Open-World Deepfake Attribution via Confidence-Aware Asymmetric Learning
Haiyang Zheng 1,2, Nan Pu 1,2, Wenjing Li , Teng Long 1,2, Nicu Sebe 1, Zhun Zhong
Published on arXiv
2512.12667
Output Integrity Attack
OWASP ML Top 10 — ML09
Key Finding
CAL achieves new state-of-the-art on both known and novel forgery attribution, significantly reducing the performance gap between known and novel types versus prior OW-DFA methods like CPL
CAL (Confidence-Aware Asymmetric Learning)

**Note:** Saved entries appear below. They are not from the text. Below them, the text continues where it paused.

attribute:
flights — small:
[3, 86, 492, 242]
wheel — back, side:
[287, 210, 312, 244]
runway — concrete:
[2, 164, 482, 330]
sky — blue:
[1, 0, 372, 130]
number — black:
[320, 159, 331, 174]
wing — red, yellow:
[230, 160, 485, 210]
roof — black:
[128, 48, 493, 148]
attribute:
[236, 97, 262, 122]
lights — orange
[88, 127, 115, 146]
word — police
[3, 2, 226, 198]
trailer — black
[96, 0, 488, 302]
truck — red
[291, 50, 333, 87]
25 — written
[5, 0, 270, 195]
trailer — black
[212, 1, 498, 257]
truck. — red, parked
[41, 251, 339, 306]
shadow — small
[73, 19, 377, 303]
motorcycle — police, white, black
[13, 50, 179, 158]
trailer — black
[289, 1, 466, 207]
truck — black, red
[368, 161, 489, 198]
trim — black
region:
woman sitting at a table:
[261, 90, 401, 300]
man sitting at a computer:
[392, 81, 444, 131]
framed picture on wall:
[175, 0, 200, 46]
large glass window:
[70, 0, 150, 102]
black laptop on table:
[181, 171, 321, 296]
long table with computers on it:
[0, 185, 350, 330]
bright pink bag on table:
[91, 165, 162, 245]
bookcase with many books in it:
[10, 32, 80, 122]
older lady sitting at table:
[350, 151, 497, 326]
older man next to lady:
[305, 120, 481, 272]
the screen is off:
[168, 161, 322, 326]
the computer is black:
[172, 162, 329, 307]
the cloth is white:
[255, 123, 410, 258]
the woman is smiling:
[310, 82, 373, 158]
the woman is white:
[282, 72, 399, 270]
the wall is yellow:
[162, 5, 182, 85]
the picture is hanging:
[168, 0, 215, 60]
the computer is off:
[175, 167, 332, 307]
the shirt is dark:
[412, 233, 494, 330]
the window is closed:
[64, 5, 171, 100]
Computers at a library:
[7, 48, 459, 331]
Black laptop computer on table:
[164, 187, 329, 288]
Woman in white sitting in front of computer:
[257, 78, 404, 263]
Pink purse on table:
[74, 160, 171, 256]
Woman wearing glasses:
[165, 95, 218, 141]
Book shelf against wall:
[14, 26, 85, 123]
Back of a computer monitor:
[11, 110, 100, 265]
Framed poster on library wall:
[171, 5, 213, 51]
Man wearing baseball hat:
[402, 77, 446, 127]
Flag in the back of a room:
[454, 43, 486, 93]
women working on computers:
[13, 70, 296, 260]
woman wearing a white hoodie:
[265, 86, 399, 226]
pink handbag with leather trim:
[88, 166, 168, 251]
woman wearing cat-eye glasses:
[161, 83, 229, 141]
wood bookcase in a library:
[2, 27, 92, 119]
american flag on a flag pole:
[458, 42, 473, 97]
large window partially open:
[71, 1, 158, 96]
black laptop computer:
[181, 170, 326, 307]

Novel technique introduced
The proliferation of synthetic facial imagery has intensified the need for robust Open-World DeepFake Attribution (OW-DFA), which aims to attribute both known and unknown forgeries using labeled data for known types and unlabeled data containing a mixture of known and novel types. However, existing OW-DFA methods face two critical limitations: 1) A confidence skew that leads to unreliable pseudo-labels for novel forgeries, resulting in biased training. 2) An unrealistic assumption that the number of unknown forgery types is known *a priori*. To address these challenges, we propose a Confidence-Aware Asymmetric Learning (CAL) framework, which adaptively balances model confidence across known and novel forgery types. CAL mainly consists of two components: Confidence-Aware Consistency Regularization (CCR) and Asymmetric Confidence Reinforcement (ACR). CCR mitigates pseudo-label bias by dynamically scaling sample losses based on normalized confidence, gradually shifting the training focus from high- to low-confidence samples. ACR complements this by separately calibrating confidence for known and novel classes through selective learning on high-confidence samples, guided by their confidence gap. Together, CCR and ACR form a mutually reinforcing loop that significantly improves the model's OW-DFA performance. Moreover, we introduce a Dynamic Prototype Pruning (DPP) strategy that automatically estimates the number of novel forgery types in a coarse-to-fine manner, removing the need for unrealistic prior assumptions and enhancing the scalability of our methods to real-world OW-DFA scenarios. Extensive experiments on the standard OW-DFA benchmark and a newly extended benchmark incorporating advanced manipulations demonstrate that CAL consistently outperforms previous methods, achieving new state-of-the-art performance on both known and novel forgery attribution.
Key Contributions
- Identifies confidence skew as a critical failure mode in existing OW-DFA methods, where models assign unreliably low confidence to novel forgery types, creating a negative pseudo-label feedback loop
- Proposes CAL framework with CCR (dynamically re-weights sample losses by normalized confidence to shift focus from high- to low-confidence novel samples) and ACR (asymmetrically calibrates confidence separately for known vs. novel classes via selective high-confidence learning)
- Introduces Dynamic Prototype Pruning (DPP) that automatically estimates the number of novel forgery types via coarse-to-fine prototype merging, eliminating the unrealistic a priori assumption about the count of unknown categories
🛡️ Threat Analysis
Directly addresses AI-generated content detection and attribution — proposes novel architecture (CAL with CCR, ACR, DPP components) to detect and attribute synthetic facial images to their specific forgery model type, including unknown novel forgery types in an open-world setting.